The real operation data of city X in sanitation work is used as the data set to conduct the comparative experiment. The results show that the proposed scheme greatly reduces the driving distance of vehicles in garbage collection and transportation and the number of garbage vehicles put into use and greatly improves the utilization rate of the vehicle carrying capacity. The IHAC algorithm and GCPP algorithm can obtain better solutions and convergence speed. The method IHAC-GCPP enables the intelligent route planning of vehicles in garbage collection and transportation and the allocation of garbage according to the disposal capacity, and garbage excess events no longer occur. It can be seen from the comparison of the results that, in the established evaluation index system, our method IHAC-GCPP is superior to other methods in the performance of each evaluation index.
This work is helpful to promote innovation in the field of garbage collection and transportation. It can guide urban sanitation departments and provide decision support for scientific and intelligent collection and transportation of garbage.
This paper took the related factors such as distance and garbage amount constraints into account in the garbage collection and transportation planning model.
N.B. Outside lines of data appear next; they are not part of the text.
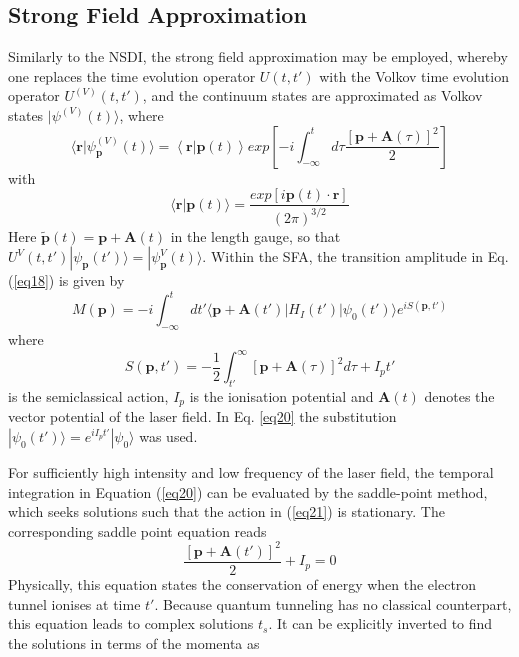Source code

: \documentclass[11pt]{article}
\numberwithin{equation}{section}
\begin{document}
\subsection{Strong Field Approximation}
Similarly to the NSDI, the strong field approximation may be employed, whereby one replaces the time evolution operator $U(t,t')$ with the Volkov time evolution operator $U^{(V)}(t,t')$, and the continuum states are approximated as Volkov states $|\psi^{(V)}(t)\rangle$, where
\begin{equation} \label{eq19}
    \langle\textbf{r}|\psi_{\textbf{p}}^{(V)}(t)\rangle =\left < \mathbf{r}| \mathbf{p}(t) \right> exp \left[ -i \int_{-\infty}^t d\tau \frac{[\mathbf{p} + \mathbf{A}(\tau)]^2}{2} \right]
\end{equation} 
with 
\begin{equation}
    \langle \mathbf{r} | \mathbf{p}(t) \rangle = \frac{exp[i \mathbf{p}(t) \cdot \mathbf{r}]}{(2\pi)^{3/2}}
\end{equation}
Here $\tilde{\textbf{p}}(t) = \textbf{p} + \textbf{A}(t)$ in the length gauge, so that $U^V(t,t') |\psi_{\mathbf{p}}(t')\rangle = |\psi_{\mathbf{p}}^V(t)\rangle$. Within the SFA, the transition amplitude in Eq. (\ref{eq18}) is given by 
\begin{equation} \label{eq20}
    M(\textbf{p}) = -i \int_{-\infty}^t dt'\langle\textbf{p} + \textbf{A}(t')|H_I(t')|\psi_0(t')\rangle e^{iS(\textbf{p},t')}
\end{equation}
where
\begin{equation} \label{eq21}
    S(\textbf{p},t') = -\frac{1}{2}\int_{t'}^\infty[\textbf{p} + \textbf{A}(\tau)]^2d\tau + I_pt'
\end{equation}
is the semiclassical action, $I_p$ is the ionisation potential and $\mathbf{A}(t)$ denotes the vector potential of the laser field. In Eq. \ref{eq20} the substitution $| \psi_0(t')\rangle = e^{i I_p t'} | \psi_0\rangle$ was used.
\par
For sufficiently high intensity and low frequency of the laser field, the temporal integration in Equation (\ref{eq20}) can be evaluated by the saddle-point method, which seeks solutions such that the action in (\ref{eq21}) is stationary. The corresponding saddle point equation reads 
\begin{equation}
    \frac{[\textbf{p} + \textbf{A}(t')]^2}{2} + I_p = 0
\end{equation}
Physically, this equation states the conservation of energy when the electron tunnel ionises at time $t'$. Because quantum tunneling has no classical counterpart, this equation leads to complex solutions $t_s$. It can be explicitly inverted to find the solutions in terms of the momenta as
\end{document}
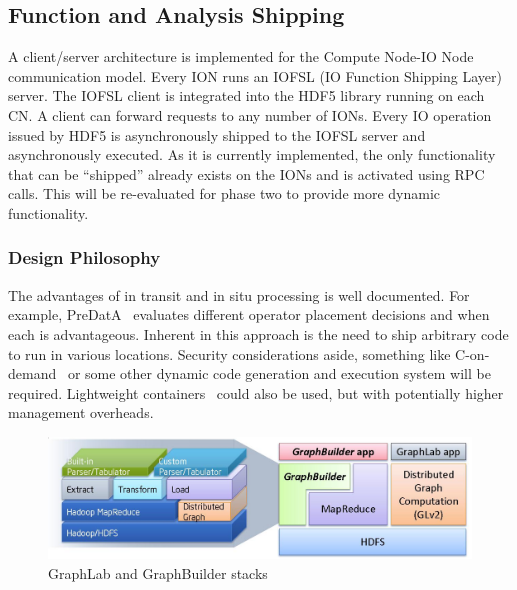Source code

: \documentclass[conference]{IEEEtran} \pdfpagewidth=8.5in
\begin{document}
\subsection{Function and Analysis Shipping}
\label{sec:fn-shipping}

A client/server architecture is implemented for the Compute Node-IO Node
communication model.  Every ION runs an IOFSL (IO Function Shipping Layer)
server. The IOFSL client is integrated into the HDF5 library running on each
CN. A client can forward requests to any number of IONs. Every IO operation
issued by HDF5 is asynchronously shipped to the IOFSL server and asynchronously
executed. As it is currently implemented, the only functionality that can be
``shipped'' already exists on the IONs and is activated using RPC calls. This
will be re-evaluated for phase two to provide more dynamic functionality.

\subsubsection{Design Philosophy}

The advantages of in transit and in situ processing is well documented. For
example, PreDatA~\cite{zheng:2010:predata} evaluates different operator
placement decisions and when each is advantageous. Inherent in this approach is
the need to ship arbitrary code to run in various locations. Security
considerations aside, something like C-on-demand~\cite{abbasi:2011:c-on-demand}
or some other dynamic code generation and execution system will be required.
Lightweight containers~\cite{merkel:2014:docker} could also be used, but with
potentially higher management overheads.

\begin{figure}[htbp]
\centering
\includegraphics[width=\columnwidth]{images/graphlab-and-graphbuilder.png}
\caption{GraphLab and GraphBuilder stacks}
\label{fig:graphlab-graphbuilder}
\end{figure}
\end{document}
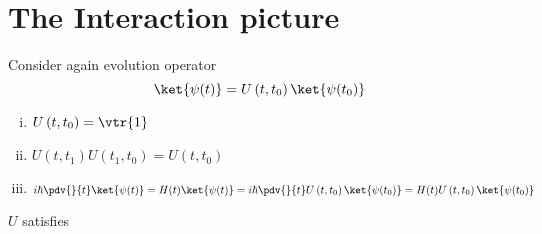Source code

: \section{The Interaction picture}
Consider again evolution operator
\begin{dmath}[]
	\ket{\psi(t)}=U\left( t,t_0 \right)\ket{\psi(t_0)}
\end{dmath}
\begin{enumerate}[i)]
	\item $U\left( t,t_0 \right)=\vtr{1}$
	\item $U\left( t,t_1 \right)U\left( t_1,t_0 \right)=U\left( t,t_0 \right)$
	\item 
		\begin{dmath}[]
			i\hbar \pdv{}{t}\ket{\psi(t)}=H(t)\ket{\psi(t)}
			=i\hbar \pdv{}{t}U\left( t,t_0 \right)\ket{\psi(t_0)}
			=H(t)U\left( t,t_0 \right)\ket{\psi(t_0)}
		\end{dmath}
\end{enumerate}
		$U$ satisfies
However, due to the lack of road network data and road feature data, the actual road distance is not applied when considering the driving distance, some of which have not been considered further, such as road traffic state. In future work, these factors can be considered in the model to improve the robustness of the model further.
Data Availability
Data will be made available upon request to the corresponding author.
Conflicts of Interest
The authors declare that there are no conflicts of interest regarding the publication of this paper.
Acknowledgments
This work was financially supported by the National Key R&D Program of China (no. 2018YFB1800705) and the National Key Research and Development Project (no. 2020B1111370001).